The epigraph and dedication to The Waste Land.
References in popular culture
- Martin Rowson has produced a comic-strip adaptation of The Waste Land, in the style of a Raymond Chandler story.
- Genesis's track Cinema Show on their album Selling England by the Pound takes its plot, diction and several direct references from The Waste Land.
- P. J. Proby has recorded a spoken word version for Savoy Records.
- Stephen King took a great deal of inspiration from The Waste Land, and even quotes several lines in a few of his books, especially that of the Dark Tower series.

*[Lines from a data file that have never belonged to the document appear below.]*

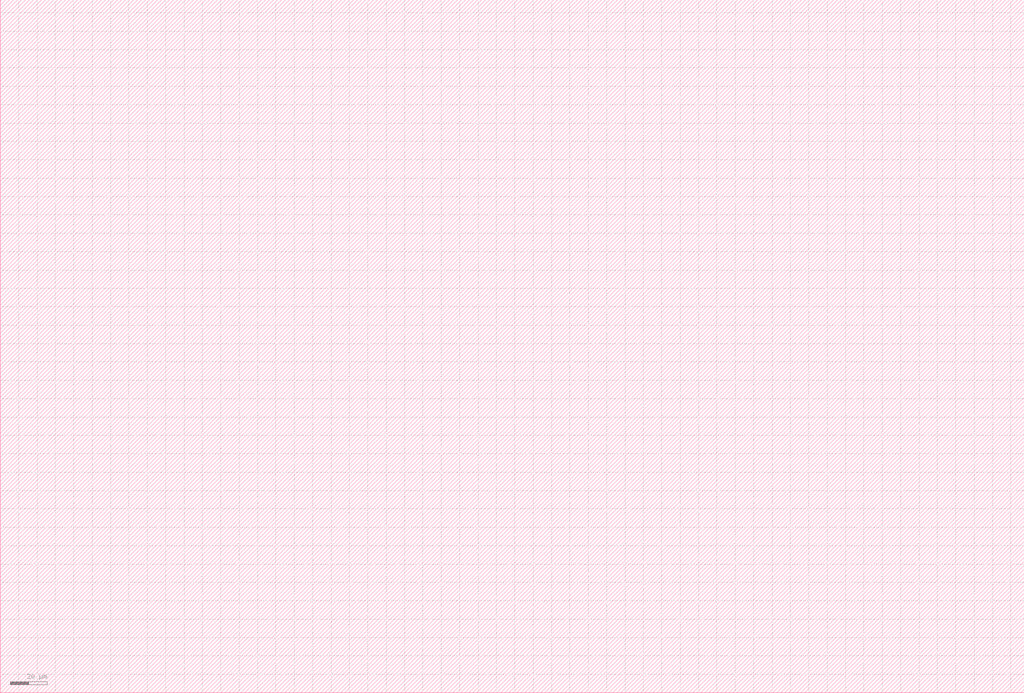
<source format=lef>
MACRO MAS5165
     SIZE 295.300 BY 180.000 ;
END MAS5165

MACRO MAS5166
     SIZE 64.400 BY 66.600 ;
END MAS5166

MACRO MAS5167
     SIZE 33.600 BY 33.300 ;
END MAS5167

MACRO MAS5171
     SIZE 133.800 BY 174.600 ;
END MAS5171

MACRO MAS5172
     SIZE 54.600 BY 67.500 ;
END MAS5172

MACRO MAS5173
     SIZE 34.100 BY 36.900 ;
END MAS5173

MACRO MAS5174
     SIZE 245.600 BY 440.100 ;
END MAS5174

MACRO MAS5175
     SIZE 41.600 BY 44.100 ;
END MAS5175

MACRO MAS5176
     SIZE 245.600 BY 440.100 ;
END MAS5176

MACRO MAS5177
     SIZE 557.200 BY 377.100 ;
END MAS5177

MACRO MAS5178
     SIZE 64.600 BY 266.400 ;
END MAS5178

MACRO MAS5179
     SIZE 245.600 BY 440.100 ;
END MAS5179

MACRO MAS5180
     SIZE 54.600 BY 67.500 ;
END MAS5180

MACRO MAS5181
     SIZE 41.600 BY 44.100 ;
END MAS5181

MACRO MAS5182
     SIZE 245.600 BY 440.100 ;
END MAS5182

MACRO MAS5183
     SIZE 54.600 BY 67.500 ;
END MAS5183

MACRO MAS5184
     SIZE 41.600 BY 44.100 ;
END MAS5184

MACRO MAS5185
     SIZE 557.200 BY 377.100 ;
END MAS5185

MACRO MAS5186
     SIZE 64.600 BY 266.400 ;
END MAS5186

MACRO MAS5187
     SIZE 245.600 BY 440.100 ;
END MAS5187

MACRO MAS5188
     SIZE 41.600 BY 44.100 ;
END MAS5188

MACRO MAS5189
     SIZE 245.600 BY 440.100 ;
END MAS5189

MACRO MAS5190
     SIZE 41.600 BY 44.100 ;
END MAS5190

MACRO MAS5191
     SIZE 557.200 BY 377.100 ;
END MAS5191

MACRO MAS5192
     SIZE 64.600 BY 266.400 ;
END MAS5192

MACRO MAS5193
     SIZE 245.600 BY 440.100 ;
END MAS5193

MACRO MAS5194
     SIZE 54.600 BY 67.500 ;
END MAS5194

MACRO MAS5195
     SIZE 41.600 BY 44.100 ;
END MAS5195

MACRO MAS5196
     SIZE 245.600 BY 440.100 ;
END MAS5196

MACRO MAS5197
     SIZE 557.200 BY 377.100 ;
END MAS5197

MACRO MAS5198
     SIZE 64.600 BY 266.400 ;
END MAS5198

MACRO MAS5199
     SIZE 245.600 BY 440.100 ;
END MAS5199

MACRO MAS5200
     SIZE 41.600 BY 44.100 ;
END MAS5200

MACRO MAS5201
     SIZE 245.600 BY 440.100 ;
END MAS5201

MACRO MAS5203
     SIZE 557.200 BY 377.100 ;
END MAS5203

MACRO MAS5204
     SIZE 64.600 BY 266.400 ;
END MAS5204

MACRO MAS5205
     SIZE 41.400 BY 399.600 ;
END MAS5205

MACRO MAS5206
     SIZE 41.600 BY 44.100 ;
END MAS5206

MACRO MAS5207
     SIZE 92.400 BY 431.100 ;
END MAS5207

MACRO MAS5208
     SIZE 23.200 BY 29.700 ;
END MAS5208

MACRO MAS5209
     SIZE 41.400 BY 189.900 ;
END MAS5209

MACRO MAS5210
     SIZE 54.600 BY 67.500 ;
END MAS5210

MACRO MAS5211
     SIZE 34.100 BY 36.900 ;
END MAS5211

MACRO MAS5217
     SIZE 44.100 BY 207.000 ;
END MAS5217

MACRO MAS5220
     SIZE 44.100 BY 207.000 ;
END MAS5220

MACRO MAS5223
     SIZE 574.500 BY 252.000 ;
END MAS5223

MACRO MAS5224
     SIZE 64.400 BY 66.600 ;
END MAS5224

MACRO MAS5225
     SIZE 42.300 BY 40.500 ;
END MAS5225

MACRO MAS5226
     SIZE 574.500 BY 252.000 ;
END MAS5226

MACRO MAS5227
     SIZE 574.500 BY 252.000 ;
END MAS5227

MACRO MAS5228
     SIZE 42.300 BY 40.500 ;
END MAS5228

MACRO MAS5230
     SIZE 574.500 BY 252.000 ;
END MAS5230

MACRO MAS5231
     SIZE 133.800 BY 618.300 ;
END MAS5231

MACRO MAS5232
     SIZE 54.600 BY 68.400 ;
END MAS5232

MACRO MAS5233
     SIZE 41.600 BY 44.100 ;
END MAS5233

MACRO MAS5234
     SIZE 574.500 BY 252.000 ;
END MAS5234

MACRO MAS5235
     SIZE 64.400 BY 66.600 ;
END MAS5235

MACRO MAS5236
     SIZE 42.300 BY 40.500 ;
END MAS5236

MACRO MAS5238
     SIZE 574.500 BY 252.000 ;
END MAS5238

MACRO MAS5239
     SIZE 574.500 BY 252.000 ;
END MAS5239

MACRO MAS5240
     SIZE 64.400 BY 66.600 ;
END MAS5240

MACRO MAS5241
     SIZE 42.300 BY 40.500 ;
END MAS5241

MACRO MAS5242
     SIZE 574.500 BY 252.000 ;
END MAS5242

MACRO MAS5243
     SIZE 42.300 BY 40.500 ;
END MAS5243

MACRO MAS5244
     SIZE 133.800 BY 618.300 ;
END MAS5244

MACRO MAS5245
     SIZE 41.600 BY 44.100 ;
END MAS5245

MACRO MAS5246
     SIZE 22.200 BY 231.300 ;
END MAS5246

MACRO MAS5247
     SIZE 22.200 BY 231.300 ;
END MAS5247

MACRO MAS5252
     SIZE 53.500 BY 198.000 ;
END MAS5252

MACRO MAS5253
     SIZE 54.600 BY 67.500 ;
END MAS5253

MACRO MAS5254
     SIZE 21.700 BY 20.700 ;
END MAS5254

MACRO MAS5255
     SIZE 53.500 BY 198.000 ;
END MAS5255

MACRO MAS5256
     SIZE 54.600 BY 67.500 ;
END MAS5256

MACRO MAS5257
     SIZE 21.700 BY 20.700 ;
END MAS5257

MACRO MAS5258
     SIZE 53.500 BY 198.000 ;
END MAS5258

MACRO MAS5259
     SIZE 21.700 BY 20.700 ;
END MAS5259

MACRO MAS5260
     SIZE 53.500 BY 198.000 ;
END MAS5260

MACRO MAS5261
     SIZE 53.500 BY 198.000 ;
END MAS5261

MACRO MAS5262
     SIZE 34.800 BY 210.600 ;
END MAS5262

MACRO MAS5263
     SIZE 46.000 BY 397.800 ;
END MAS5263

MACRO MAS5264
     SIZE 71.600 BY 81.000 ;
END MAS5264

MACRO MAS5265
     SIZE 23.200 BY 29.700 ;
END MAS5265

MACRO MAS5266
     SIZE 34.800 BY 231.300 ;
END MAS5266

MACRO MAS5290
     SIZE 7.300 BY 7.200 ;
END MAS5290

MACRO MAS5310
     SIZE 7.300 BY 7.200 ;
END MAS5310

END LIBRARY

</source>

He even shares the name of the poem with one of his books, though that one is entitled The Waste Lands, as opposed to The Waste Land.
- Lisa Simpson makes a reference to this poem in the episode Moe'N'a Lisa.
- Two novels by Iain M. Banks, Consider Phlebas and Look to Windward, take their titles from from a couplet in Part IV of The Waste Land, Death by Water:
O you who turn the wheel and look to windward, Consider Phlebas, who was once handsome and tall as you.
- The movie Children of Men shares The Waste Land's closing line, "Shantih Shantih Shantih" as well as many common images and themes.
- Actress Fiona Shaw performed The Waste Land as a one-person show at the Liberty Theatre in New York to great acclaim.